ルノワは今回の信康の不当逮捕の件をルベリロイド子爵家に報告した帰りに、シエラザードと偶然出会い相談も兼ねて伝えると協力の約束とこの交信の魔符を貰ったのである。
交信の魔符は、二つで一つの効果を発揮する魔符だ。距離にもよるが、離れた所でも話をする事が出来るという便利な通信機器の役割を果たしていた。
シエラザードから王都アンシ内であれば、何処でも使える様に作って貰っていた。ただし代償として片方の使用者の魔力が切れたり王都アンシの外に出たら、通信が行えない仕様なのだと言う注意事項もシエラザードから受けていた。

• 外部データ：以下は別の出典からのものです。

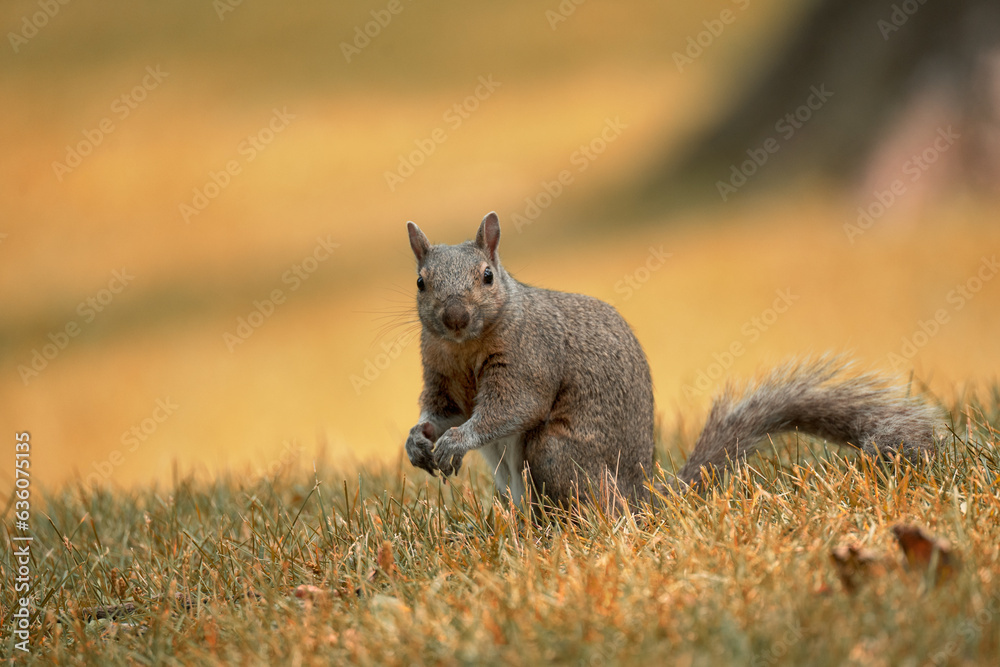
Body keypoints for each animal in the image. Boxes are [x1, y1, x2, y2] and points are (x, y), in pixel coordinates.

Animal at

ルノワはそれをコニゼリアに渡して、密かにヴェルーガの後を付けさせた。信康が事前に予想していた様に、何れザボニーがヴェルーガと接触するだろうと予測したからだ。
『では、頼みましたよ』
「了解です」
程無くして魔符から、ルノワの声が聞こえなくなった。
それを確認したコニゼリアは、魔符を懐に入れた。
「待っていて下さいね。ノブヤスさん」
コニゼリアはそう言って、ザボニーの後を追い掛けた。
兎人の瞬発力ならば、追いつく事も可能であった。
そしてザボニーの後を追い駆けた先は、一軒の屋敷であった。
どうやら其処は、ザボニーの屋敷みたいだ。
コニゼリアはザボニーの屋敷が分かったので、今日は帰る事にした。
今の装備では潜入するのは、やはり難しいと言わざるを得なかった。なので無理をする事無く後日、潜入する事とした。
プヨ歴V二十六年九月二日。
ザボニーが不在である事を確認してから、屋敷に潜入したコニゼリア。しかし何とザボニーの屋敷からは、証拠となる書類などの物的証拠を探し出す事は出来なかったのだ。
コニゼリアの報告を受けたルノワは、ザボニーが所有する別の物件等に隠している可能性を推測した。そしてルノワから報告を受けたロペールとヘルムートは、これは長い戦いになると覚悟を決めた。